● **Arbeitsauftrag 1**:
Wie lautet der folgende Satz aus dem Artikel über die Delegationsreise nach Ankara auf Englisch: „Horch und Meyer versprachen, dieses Problem in den Verhandlungen ansprechen zu wollen.“?

Wirtschaftssenator Frank Horch und seine Delegation treffen in Ankara mit Regierungsvertretern zusammen. Ole von Beust spricht mit Investoren.
Ankara. Am Ende hatte es doch noch geklappt. Hieß es in der Vorbereitung ihrer Delegationsreise in die Türkei zunächst, Hamburgs Wirtschaftssenator Frank Horch (parteilos) und sein Schleswig-Holsteinischer Amtskollege, Wirtschaftsminister Reinhard Meyer (SPD), würden bei ihrem Besuch in der türkischen Hauptstadt Ankara lediglich hohe Repräsentanten des dortigen Transportministeriums zu Gesprächen treffen, wurde das Programm kurzfristig hochrangig erweitert: Gleich zwei Minister (Wirtschaft und Energie) der derzeitigen Regierung luden die norddeutschen Politiker zu Gesprächen ein.
Und Wirtschaftsminister Nihat Zeybekci machte aus den vorgesehenen bilateralen Konsultationen zugleich eine riesige Pressekonferenz. Horch und Meyer staunten nicht schlecht, als sie sich Dutzenden von Fernsehkameras türkischer Medien gegenübersahen. Deren Interesse galt aber weniger den deutschen Länderministern als vielmehr den jüngsten Quartalszahlen zur Wirtschaftslage, die Zeybekci seinem norddeutschen Besuch genüsslich unter die Nase rieb: „4,3 Prozent im ersten Quartal. Unser Wachstum ist stärker als das aller EU-Länder“, sagte der türkische Wirtschaftsminister.
Horch und Meyer, die für einen Ausbau der deutsch-türkischen Wirtschaftsbeziehungen warben, sahen sich zusätzlich ungeahnter Kritik ausgesetzt: Zeybekci wehrte sich unter anderem gegen die deutsch-amerikanischen Verhandlungen über das geplante EU-Freihandelsabkommen mit den USA. Dieses sei schädlich für die Türkei. Der Grund: Die Türkei ist zwar kein Mitglied der EU, aber in der Zollunion. Kommt das Freihandelsabkommen, können die USA zollfrei auch in die Türkei exportieren, andersherum funktioniert das aber nicht. Horch und Meyer versprachen, dieses Problem in den Verhandlungen ansprechen zu wollen. Was sollten sie auch in einem Moment sagen, in dem alle türkischen Medien anwesend waren? Zuvor hatte es ein Treffen mit dem stellvertretenden Energieminister in kleiner Runde gegeben. Nach gut eineinhalb Stunden, waren die wichtigen Treffen in Ankara dann schließlich vorbei. Zumindest fast.

● **Zu bearbeitende Datensätze**:

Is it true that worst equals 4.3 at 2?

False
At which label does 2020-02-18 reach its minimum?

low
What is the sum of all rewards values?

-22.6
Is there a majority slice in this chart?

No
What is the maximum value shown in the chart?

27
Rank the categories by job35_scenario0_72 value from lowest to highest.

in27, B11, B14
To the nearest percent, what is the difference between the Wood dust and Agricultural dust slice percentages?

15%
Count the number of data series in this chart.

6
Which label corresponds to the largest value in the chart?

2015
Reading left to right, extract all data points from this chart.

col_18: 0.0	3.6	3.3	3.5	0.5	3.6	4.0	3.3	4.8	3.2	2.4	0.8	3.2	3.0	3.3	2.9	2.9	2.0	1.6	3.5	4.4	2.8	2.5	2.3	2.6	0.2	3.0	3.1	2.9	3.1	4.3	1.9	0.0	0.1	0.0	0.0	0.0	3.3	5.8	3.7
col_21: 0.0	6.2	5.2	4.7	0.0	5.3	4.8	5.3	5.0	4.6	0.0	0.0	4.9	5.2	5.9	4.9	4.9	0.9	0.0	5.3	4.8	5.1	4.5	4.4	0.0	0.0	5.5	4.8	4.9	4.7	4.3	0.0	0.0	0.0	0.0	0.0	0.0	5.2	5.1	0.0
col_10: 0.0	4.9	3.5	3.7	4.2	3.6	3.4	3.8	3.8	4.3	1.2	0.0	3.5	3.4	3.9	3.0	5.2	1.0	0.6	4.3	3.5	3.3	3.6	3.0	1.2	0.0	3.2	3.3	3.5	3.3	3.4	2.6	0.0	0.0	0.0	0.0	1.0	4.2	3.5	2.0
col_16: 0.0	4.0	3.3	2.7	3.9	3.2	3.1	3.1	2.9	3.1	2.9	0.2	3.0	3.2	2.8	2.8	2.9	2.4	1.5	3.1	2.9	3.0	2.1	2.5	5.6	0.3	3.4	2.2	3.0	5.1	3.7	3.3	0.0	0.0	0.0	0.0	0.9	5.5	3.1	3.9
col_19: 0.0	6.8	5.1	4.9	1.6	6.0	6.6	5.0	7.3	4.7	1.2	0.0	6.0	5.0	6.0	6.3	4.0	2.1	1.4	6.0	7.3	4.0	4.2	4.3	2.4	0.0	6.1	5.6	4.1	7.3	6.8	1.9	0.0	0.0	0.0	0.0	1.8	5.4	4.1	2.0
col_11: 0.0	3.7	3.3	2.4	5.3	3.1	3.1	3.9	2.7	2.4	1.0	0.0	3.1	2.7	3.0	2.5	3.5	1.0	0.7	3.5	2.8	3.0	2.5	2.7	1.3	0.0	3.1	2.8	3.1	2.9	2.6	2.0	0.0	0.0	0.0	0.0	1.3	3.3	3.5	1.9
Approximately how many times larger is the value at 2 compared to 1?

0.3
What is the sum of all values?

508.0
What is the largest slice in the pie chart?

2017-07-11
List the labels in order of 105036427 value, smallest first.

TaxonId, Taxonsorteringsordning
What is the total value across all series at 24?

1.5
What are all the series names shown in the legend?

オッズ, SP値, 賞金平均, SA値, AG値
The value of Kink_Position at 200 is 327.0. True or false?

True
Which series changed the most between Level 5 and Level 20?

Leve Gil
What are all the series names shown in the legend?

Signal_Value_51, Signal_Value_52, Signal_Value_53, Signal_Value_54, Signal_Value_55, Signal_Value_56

● **Arbeitsauftrag 2**:
Gib die Datensätze wörtlich wieder, und zwar alles vom Anfang der Datensätze bis einschließlich der Zeile mit „Rank the categories“.

● **Ergebnis 1**:
Horch and Meyer promised to raise this problem in the negotiations.

● **Ergebnis 2**:
Is it true that worst equals 4.3 at 2?

False
At which label does 2020-02-18 reach its minimum?

low
What is the sum of all rewards values?

-22.6
Is there a majority slice in this chart?

No
What is the maximum value shown in the chart?

27
Rank the categories by job35_scenario0_72 value from lowest to highest.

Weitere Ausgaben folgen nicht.